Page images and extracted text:
[Start of Attachment]
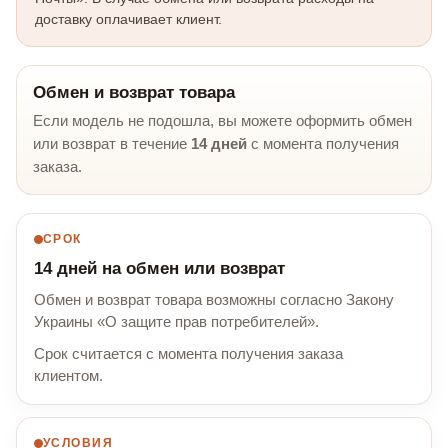
доставку оплачивает клиент.
Обмен и возврат товара
Если модель не подошла, вы можете оформить обмен
или возврат в течение
14 дней
с момента получения
заказа.
СРОК
14 дней на обмен или возврат
Обмен и возврат товара возможны согласно Закону
Украины «О защите прав потребителей».
Срок считается с момента получения заказа
клиентом.
УСЛОВИЯ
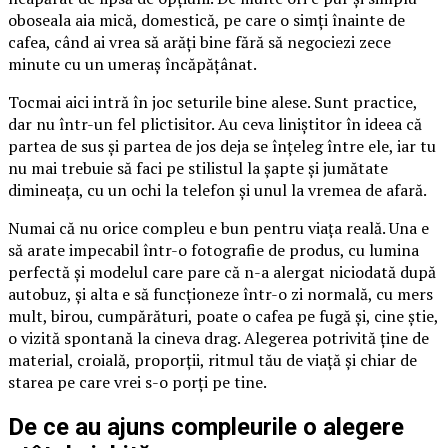
oboseala aia mică, domestică, pe care o simți înainte de
cafea, când ai vrea să arăți bine fără să negociezi zece
minute cu un umeraș încăpățânat.
Tocmai aici intră în joc seturile bine alese. Sunt practice,
dar nu într-un fel plictisitor. Au ceva liniștitor în ideea că
partea de sus și partea de jos deja se înțeleg între ele, iar tu
nu mai trebuie să faci pe stilistul la șapte și jumătate
dimineața, cu un ochi la telefon și unul la vremea de afară.
Numai că nu orice compleu e bun pentru viața reală. Una e
să arate impecabil într-o fotografie de produs, cu lumina
perfectă și modelul care pare că n-a alergat niciodată după
autobuz, și alta e să funcționeze într-o zi normală, cu mers
mult, birou, cumpărături, poate o cafea pe fugă și, cine știe,
o vizită spontană la cineva drag. Alegerea potrivită ține de
material, croială, proporții, ritmul tău de viață și chiar de
starea pe care vrei s-o porți pe tine.
De ce au ajuns compleurile o alegere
[End of Attachment]
## Work to be completed
For the records above, state the number of lines that include the string "момента" and add nothing.

## Answer for this exercise
2